Dozens of nurses met with the city council in Mount Vernon Wednesday to seek answers in Mount Vernon Hospital's mounting financial problems and its state of care.
Seventy thousand people depend on the hospital for basic care, emergency services and psychological assistance, but the hospital's financial woes have employees worried it will shut down.
"This community needs a hospital," said Tracy McCook, a registered nurse. "There's a lot of elderly, indigent patients in this community that suffer from chronic diseases. They don't have access to go anywhere else."
Dan Lutz of the New York State Nurses Association said the hospital's leaders have failed in their responsibilities.
"It's a tough job to make this hospital succeed, and we don't think the current administration of the hospital is up to that job," said Lutz.
The nurses union agreed last week to forego pay raises as part of a contract extension, but they say other cutbacks have already compromised patient care and created long lines at the emergency room, with some waiting as long as 50 hours to be seen. There is no treatment for diabetes and asthma, they said, and not enough beds.
A $30 million cash infusion from the state has helped keep the hospital afloat, but everyone acknowledges that's not nearly enough.

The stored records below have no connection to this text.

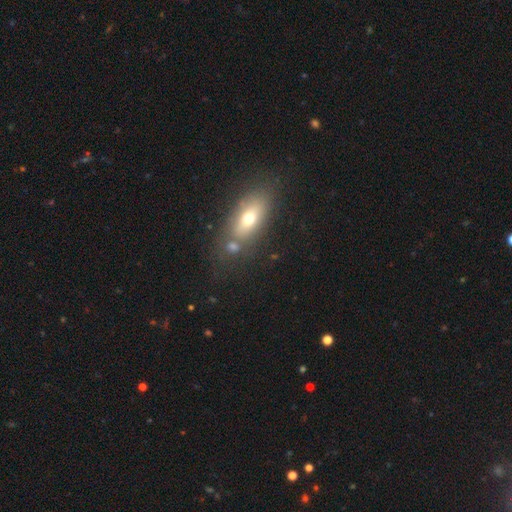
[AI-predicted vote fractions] This appears to be a smooth galaxy with no disk features (57%) that is in between round and cigar-shaped (74%). Merging: none (70%).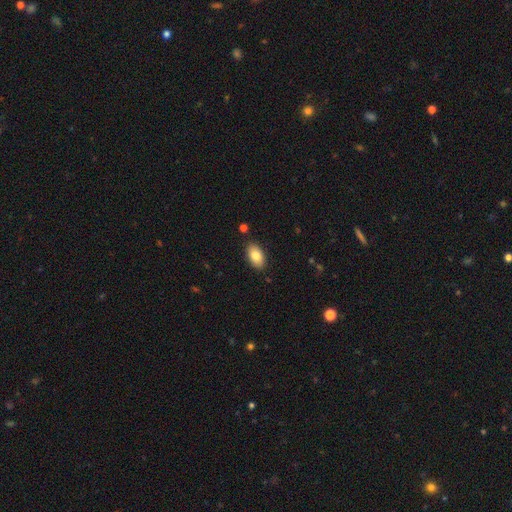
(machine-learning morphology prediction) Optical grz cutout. It shows a smooth galaxy with no disk features (81%) that is in between round and cigar-shaped (93%). Merging: none (87%).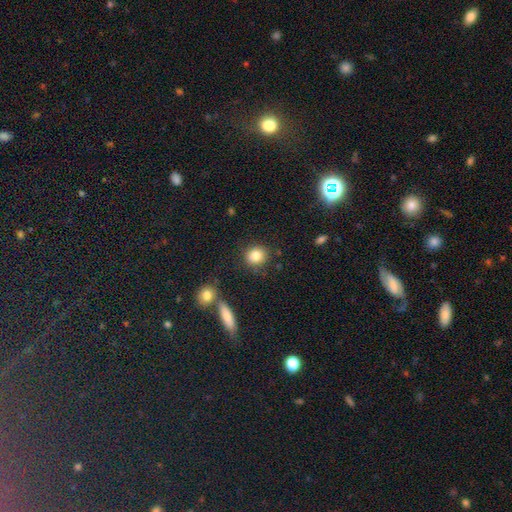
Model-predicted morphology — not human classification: Q: Smooth or featured?
A: smooth (84%); runner-up: star or artifact (9%)
Q: How rounded?
A: round (79%); runner-up: in between (20%)
Q: Merging?
A: none (84%); runner-up: minor disturbance (8%)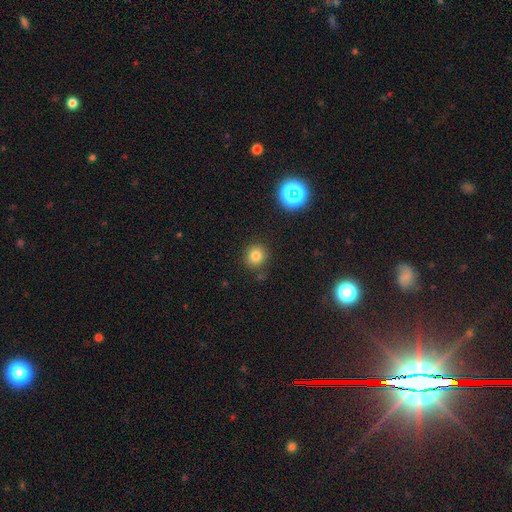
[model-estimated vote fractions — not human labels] smooth 79%, star or artifact 15%, featured or disk 6%. Down the decision tree: how rounded — round (90%); merging — none (84%).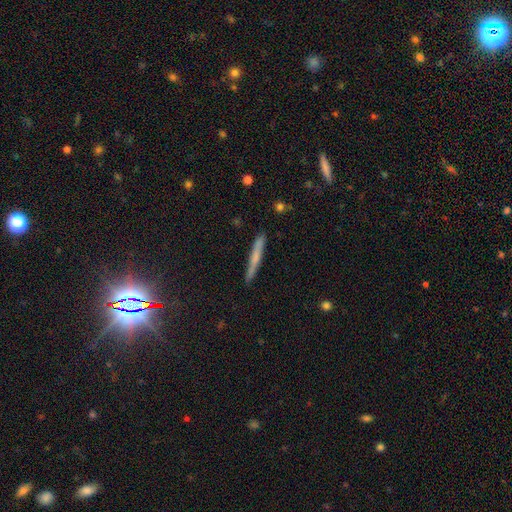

"You see people who believe in this hospital and don't think that they've got the best answers for the problems they face," said Mayor Ernest Davis.
Hospital officials insist it will not shut down, but city council leaders were not satisfied.
"That's a relief that it will stay open, but what will that look like?" asked councilman Richard Thomas. "What's the business model? How are they going to earn revenue?"
A hospital spokesperson said it is in the process of finding a larger hospital in Westchester or the Bronx to partner with and potentially expand services and restore jobs. They are hoping to make the deal in the next six to eight weeks.